In my mind I see John, "the disciple whom Jesus loved," who alone remained at the foot of the cross, on Calvary, with Jesus' Mother and the pious women. I see Peter, and John, running and shouting; and John outrunning Peter, coming first to the tomb. Then pausing, breathless. I see the look on John's face; his wild surmise.

And then Peter arriving, breathless, but he immediately looks inside. He is in confusion. And John, now following him, remaining unearthly calm. (Inside, the linen cloth lay limply where the body had been.)

They go off, at a loss. Mary Magdalene remains.

She is weeping. She rubs her eyes, she looks again into the darkness of the sepulchre, squinting, through tears. And she discerns two figures, not knowing they are angels.

"Woman, why are you weeping?"

"They have taken away my Lord, and I don't know where they have laid him!"

And she turns, and sees another man, in the shadows. She thinks it is the gardener. And he asks, too, "Why are you weeping?"

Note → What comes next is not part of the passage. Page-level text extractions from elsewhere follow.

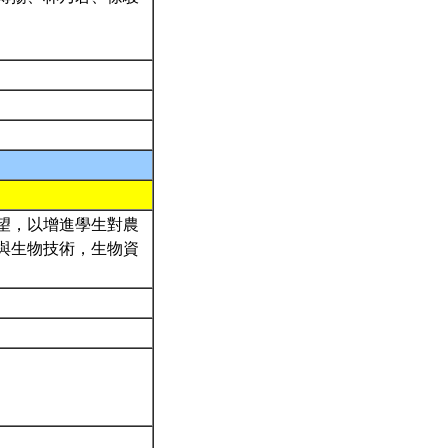
望，以增進學生對農
與生物技術，生物資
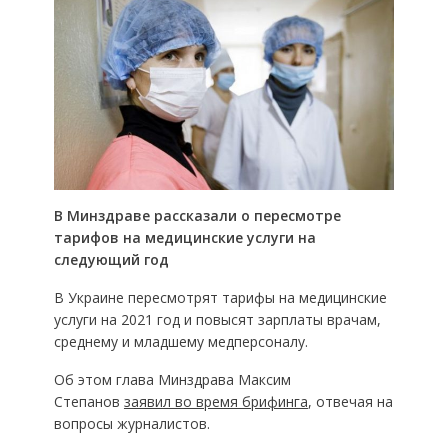
В Минздраве рассказали о пересмотре
тарифов на медицинские услуги на
следующий год
В Украине пересмотрят тарифы на медицинские
услуги на 2021 год и повысят зарплаты врачам,
среднему и младшему медперсоналу.
Об этом глава Минздрава Максим
Степанов
заявил во время брифинга
, отвечая на
вопросы журналистов.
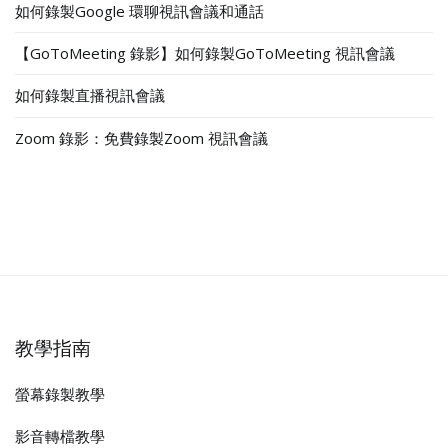
如何錄製Google 環聊視訊會議和通話
【GoToMeeting 錄影】如何錄製GoToMeeting 視訊會議
如何錄製直播視訊會議
Zoom 錄影：免費錄製Zoom 視訊會議
教學指南
螢幕錄製教學
影音轉檔教學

"If you've taken him away, oh please, tell me where you have taken him!"

And the light resolves itself. And the man says, "Mary." And the lady sees that it is Jesus the Christ.

Happy is perhaps not the mot juste. For in this moment, the tragedy of our world is resolved in exaltation. And we are saved.

Do you know how beautiful it is to run? You old, you lame, you fools, run! And tell it to the ends of the earth: He is risen!